JOHN KIRK-ANDERSON/STUFF

Immigration NZ general manager Peter Elms.

None of the workers would be named for fear of blacklisting, but one called it “blatant false advertising… a scam” and has complained to Immigration NZ (INZ) and the minister, Iain Lees-Galloway. INZ is talking to complainants.

One man, a senior toolpusher with over three decades experience worldwide, said he’d applied for a job on Prospector because he wanted to work closer to home. He was told others with more recent experience got the jobs. He said an entirely new crew was being recruited for the rig, so Kiwis wouldn’t have displaced existing staff.

“Kiwis apply for these jobs, even pay to update all their certificates, and don’t get the jobs – what these adverts are for is to they can go along to Immigration NZ and say ‘we advertised, and we got nobody suitable’.”.

“I believe it is arrogance from their HR department in Norway: they perceive themselves as far superior to us out here and they don’t want us working on their rig. They only want to use Kiwis for the grunts, and bring the brains in from elsewhere.

“If lots of other Kiwis got the jobs, I would have no complaint – the best man won, and I’m not against companies being able to choose who they wish. If it was an open and honest selection process, I would have no argument.”

An experienced driller said he applied for a job matching his experience, confirmed he was a NZ citizen, then heard nothing further.

One experienced Kiwi rig electrician working offshore said he’d heard nothing of his application apart from an acknowledgement. He had all the certificates and qualifications he would need for the job. “I applied because it was coming into NZ waters so it appealed to me; I’ve worked offshore for the last 10 years. I never heard anything back from them. It was exactly the same position as I’ve got now [offshore].”

Another driller said he applied for an assistant driller’s position – a step down from his current role and he’d worked with the systems to be used on the rig for over a decade. “I called [COSL’s employment agency] Atlas… they seemed disinterested when I spoke to them on the phone. After that I emailed my CV, but never got a reply.”

══════

Quote the article on the rig jobs word for word, between "JOHN KIRK-ANDERSON/STUFF" and "is talking to complainants.", inclusive.

Stored records:

══════

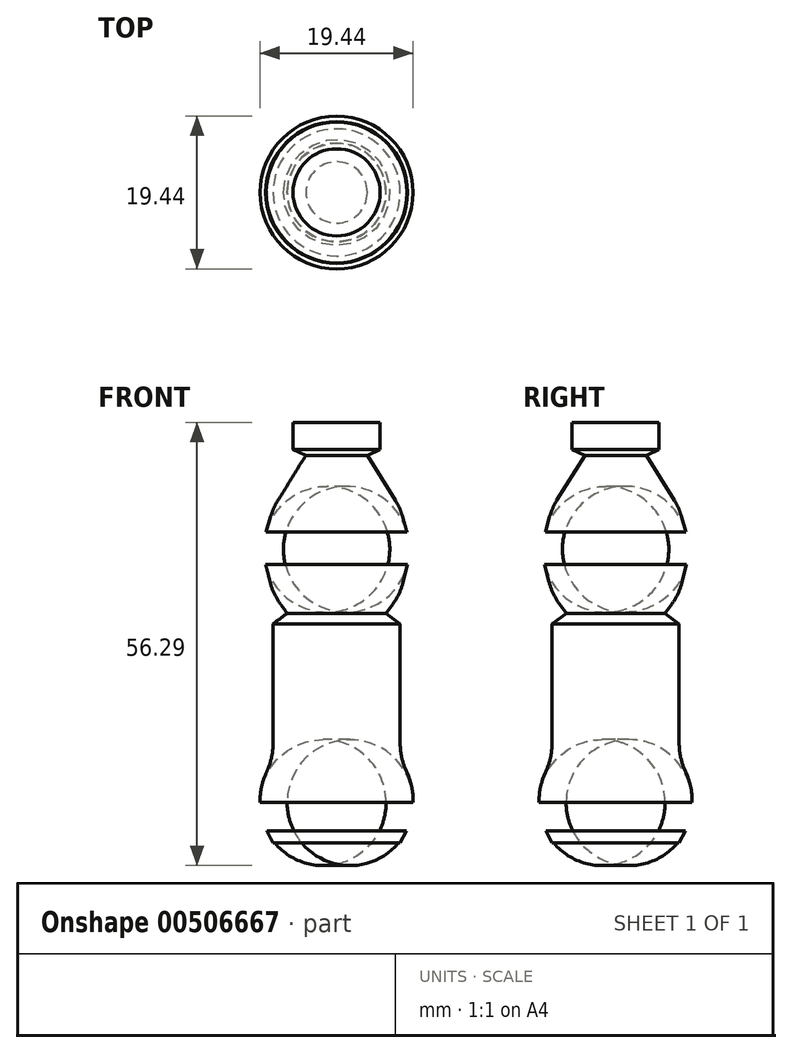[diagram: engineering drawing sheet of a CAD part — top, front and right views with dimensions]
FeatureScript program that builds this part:
annotation { "Feature Type Name" : "Feature", "Feature Type Description" : "" }
export const myFeature = defineFeature(function(context is Context, id is Id, definition is map)
    precondition{}
    {
        {
            var Q0;
            Q0=qCreatedBy(makeId("Front.planeOp"),FACE);
            var sketch = newSketch(context, id + "F0", { "sketchPlane" : qUnion([Q0])});
            skLineSegment(sketch, "E0", {"start": v(0, 53.44) * mm, "end": v(5.53, 53.44) * mm});
            skLineSegment(sketch, "E1", {"start": v(3.9, 49.26) * mm, "end": v(8.07, 42.55) * mm});
            skLineSegment(sketch, "E2", {"start": v(8.07, 42.55) * mm, "end": v(9.53, 37.47) * mm});
            skLineSegment(sketch, "E3", {"start": v(9.53, 37.47) * mm, "end": v(8.07, 31.66) * mm});
            skLineSegment(sketch, "E4", {"start": v(8.07, 31.66) * mm, "end": v(6.27, 29.19) * mm});
            skLineSegment(sketch, "E5", {"start": v(6.27, 29.19) * mm, "end": v(8.07, 27.87) * mm});
            skLineSegment(sketch, "E6", {"start": v(8.07, 27.87) * mm, "end": v(8.07, 11.04) * mm});
            skLineSegment(sketch, "E7", {"start": v(8.07, 11.04) * mm, "end": v(9.72, 7.05) * mm});
            skLineSegment(sketch, "E8", {"start": v(9.72, 7.05) * mm, "end": v(9.72, 3.24) * mm});
            skLineSegment(sketch, "E9", {"start": v(9.72, 3.24) * mm, "end": v(8.07, 0) * mm});
            skLineSegment(sketch, "E10", {"start": v(8.07, 0) * mm, "end": v(0, 0) * mm});
            skLineSegment(sketch, "E11", {"start": v(0, 0) * mm, "end": v(0, 53.44) * mm});
            skLineSegment(sketch, "E12", {"start": v(5.53, 53.44) * mm, "end": v(5.53, 49.99) * mm});
            skLineSegment(sketch, "E13", {"start": v(5.53, 49.99) * mm, "end": v(3.9, 49.26) * mm});
            skSolve(sketch);
        }
        {
            var Q0;
            Q0 = qSketchRegion(id + "F0", true);
            var Q1;
            Q1=sQuery(id+"F0.wireOp",EDGE,"E11");
            revolve(context, id + "F1", {"entities" : qUnion([Q0]), "axis" : qUnion([Q1]), "revolveType" : RevolveType.FULL});
        }
        {
            var Q0;
            Q0=makeQuery(id+"F1.opRevolve","SWEPT_EDGE",EDGE,{"disambiguationData":[OSD([sQuery(id+"F0.wireOp",EDGE,"E1"),sQuery(id+"F0.wireOp",EDGE,"E2")])]});
            var Q1;
            Q1=makeQuery(id+"F1.opRevolve","SWEPT_EDGE",EDGE,{"disambiguationData":[OSD([sQuery(id+"F0.wireOp",EDGE,"E2"),sQuery(id+"F0.wireOp",EDGE,"E3")])]});
            var Q2;
            Q2=makeQuery(id+"F1.opRevolve","SWEPT_EDGE",EDGE,{"disambiguationData":[OSD([sQuery(id+"F0.wireOp",EDGE,"E3"),sQuery(id+"F0.wireOp",EDGE,"E4")])]});
            fillet(context, id + "F2", {"entities" : qUnion([Q0, Q1, Q2]), "radius" : 8 * mm, "tangentPropagation" : true, "allowEdgeOverflow" : false});
        }
        {
            var Q0;
            Q0=makeQuery(id+"F1.opRevolve","SWEPT_EDGE",EDGE,{"disambiguationData":[OSD([sQuery(id+"F0.wireOp",EDGE,"E6"),sQuery(id+"F0.wireOp",EDGE,"E7")])]});
            var Q1;
            Q1=makeQuery(id+"F1.opRevolve","SWEPT_EDGE",EDGE,{"disambiguationData":[OSD([sQuery(id+"F0.wireOp",EDGE,"E7"),sQuery(id+"F0.wireOp",EDGE,"E8")])]});
            var Q2;
            Q2=makeQuery(id+"F1.opRevolve","SWEPT_EDGE",EDGE,{"disambiguationData":[OSD([sQuery(id+"F0.wireOp",EDGE,"E8"),sQuery(id+"F0.wireOp",EDGE,"E9")])]});
            fillet(context, id + "F3", {"entities" : qUnion([Q0, Q1, Q2]), "radius" : 8 * mm, "tangentPropagation" : true, "allowEdgeOverflow" : false});
        }
    });
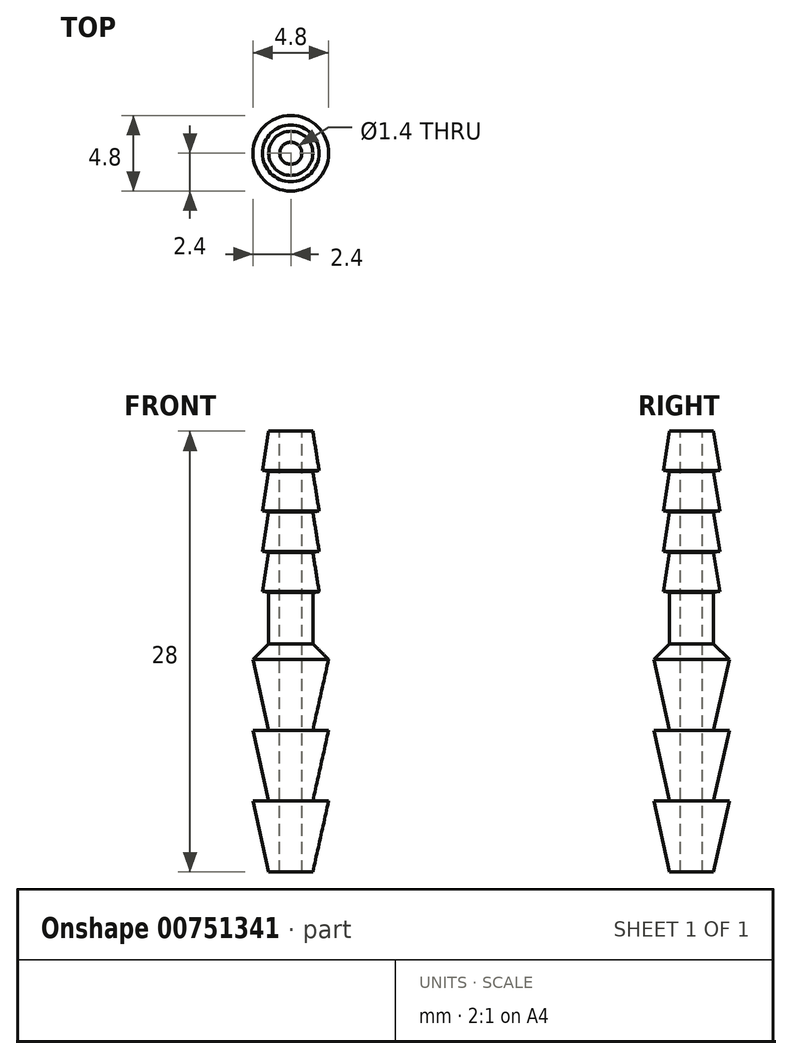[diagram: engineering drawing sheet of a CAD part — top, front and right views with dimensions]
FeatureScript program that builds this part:
annotation { "Feature Type Name" : "Feature", "Feature Type Description" : "" }
export const myFeature = defineFeature(function(context is Context, id is Id, definition is map)
    precondition{}
    {
        {
            var Q0;
            Q0=qCreatedBy(makeId("Front.planeOp"),FACE);
            var sketch = newSketch(context, id + "F0", { "sketchPlane" : qUnion([Q0])});
            skLineSegment(sketch, "E0.bottom", {"start": v(0.7, 14) * mm, "end": v(1.4, 14) * mm});
            skLineSegment(sketch, "E0.top", {"start": v(0.7, -14) * mm, "end": v(1.4, -14) * mm});
            skLineSegment(sketch, "E0.left", {"start": v(0.7, 14) * mm, "end": v(0.7, -14) * mm});
            skLineSegment(sketch, "E0.right", {"start": v(1.4, 14) * mm, "end": v(1.4, -14) * mm});
            skLineSegment(sketch, "E1", {"start": v(1.4, -14) * mm, "end": v(2.4, -9.5) * mm});
            skLineSegment(sketch, "E2", {"start": v(2.4, -9.5) * mm, "end": v(1.4, -9.5) * mm});
            skLineSegment(sketch, "E3", {"start": v(1.4, -9.5) * mm, "end": v(2.4, -5) * mm});
            skLineSegment(sketch, "E4", {"start": v(2.4, -5) * mm, "end": v(1.4, -5) * mm});
            skLineSegment(sketch, "E5", {"start": v(1.4, -5) * mm, "end": v(2.4, -0.5) * mm});
            skLineSegment(sketch, "E6", {"start": v(2.4, -0.5) * mm, "end": v(1.4, -0.5) * mm});
            skLineSegment(sketch, "E7", {"start": v(1.4, 14) * mm, "end": v(1.8, 11.5) * mm});
            skLineSegment(sketch, "E8", {"start": v(1.8, 11.5) * mm, "end": v(1.4, 11.44) * mm});
            skLineSegment(sketch, "E9", {"start": v(1.4, 11.44) * mm, "end": v(1.8, 8.94) * mm});
            skLineSegment(sketch, "E10", {"start": v(1.8, 8.94) * mm, "end": v(1.4, 8.87) * mm});
            skLineSegment(sketch, "E11", {"start": v(1.4, 8.87) * mm, "end": v(1.8, 6.37) * mm});
            skLineSegment(sketch, "E12", {"start": v(1.8, 6.37) * mm, "end": v(1.4, 6.3) * mm});
            skLineSegment(sketch, "E13", {"start": v(1.4, 6.3) * mm, "end": v(1.8, 3.8) * mm});
            skLineSegment(sketch, "E14", {"start": v(1.8, 3.8) * mm, "end": v(1.4, 3.74) * mm});
            skLineSegment(sketch, "E15", {"start": v(2.4, -0.5) * mm, "end": v(1.4, 0.5) * mm});
            skLineSegment(sketch, "E16", {"start": v(0, 19.74) * mm, "end": v(0, -18.98) * mm});
            skSolve(sketch);
        }
        {
            var Q0;
            {var subQ8=sQuery(id+"F0.wireOp",EDGE,"E0.bottom");Q0=makeQuery(id+"F0.imprint","IMPRINT",FACE,{"disambiguationData":[TD([[makeQuery(id+"F0.imprint","IMPRINT",EDGE,{"derivedFrom":subQ8}),-1.0]])]});}
            var Q1;
            {var subQ0=sQuery(id+"F0.wireOp",EDGE,"E7");Q1=makeQuery(id+"F0.imprint","IMPRINT",FACE,{"disambiguationData":[TD([[makeQuery(id+"F0.imprint","IMPRINT",EDGE,{"derivedFrom":subQ0}),-1.0]])]});}
            var Q2;
            {var subQ0=sQuery(id+"F0.wireOp",EDGE,"E9");Q2=makeQuery(id+"F0.imprint","IMPRINT",FACE,{"disambiguationData":[TD([[makeQuery(id+"F0.imprint","IMPRINT",EDGE,{"derivedFrom":subQ0}),-1.0]])]});}
            var Q3;
            {var subQ0=sQuery(id+"F0.wireOp",EDGE,"E11");Q3=makeQuery(id+"F0.imprint","IMPRINT",FACE,{"disambiguationData":[TD([[makeQuery(id+"F0.imprint","IMPRINT",EDGE,{"derivedFrom":subQ0}),-1.0]])]});}
            var Q4;
            {var subQ0=sQuery(id+"F0.wireOp",EDGE,"E13");Q4=makeQuery(id+"F0.imprint","IMPRINT",FACE,{"disambiguationData":[TD([[makeQuery(id+"F0.imprint","IMPRINT",EDGE,{"derivedFrom":subQ0}),-1.0]])]});}
            var Q5;
            {var subQ0=sQuery(id+"F0.wireOp",EDGE,"E6");Q5=makeQuery(id+"F0.imprint","IMPRINT",FACE,{"disambiguationData":[TD([[makeQuery(id+"F0.imprint","IMPRINT",EDGE,{"derivedFrom":subQ0}),-1.0]])]});}
            var Q6;
            {var subQ0=sQuery(id+"F0.wireOp",EDGE,"E5");Q6=makeQuery(id+"F0.imprint","IMPRINT",FACE,{"disambiguationData":[TD([[makeQuery(id+"F0.imprint","IMPRINT",EDGE,{"derivedFrom":subQ0}),1.0]])]});}
            var Q7;
            {var subQ0=sQuery(id+"F0.wireOp",EDGE,"E3");Q7=makeQuery(id+"F0.imprint","IMPRINT",FACE,{"disambiguationData":[TD([[makeQuery(id+"F0.imprint","IMPRINT",EDGE,{"derivedFrom":subQ0}),1.0]])]});}
            var Q8;
            {var subQ0=sQuery(id+"F0.wireOp",EDGE,"E1");Q8=makeQuery(id+"F0.imprint","IMPRINT",FACE,{"disambiguationData":[TD([[makeQuery(id+"F0.imprint","IMPRINT",EDGE,{"derivedFrom":subQ0}),1.0]])]});}
            var Q9;
            Q9=sQuery(id+"F0.wireOp",EDGE,"E16");
            revolve(context, id + "F1", {"surfaceOperationType" : NewSurfaceOperationType.NEW, "entities" : qUnion([Q0, Q1, Q2, Q3, Q4, Q5, Q6, Q7, Q8]), "axis" : qUnion([Q9]), "revolveType" : RevolveType.FULL});
        }
    });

══════

Task result
JOHN KIRK-ANDERSON/STUFF

Immigration NZ general manager Peter Elms.

None of the workers would be named for fear of blacklisting, but one called it “blatant false advertising… a scam” and has complained to Immigration NZ (INZ) and the minister, Iain Lees-Galloway. INZ is talking to complainants.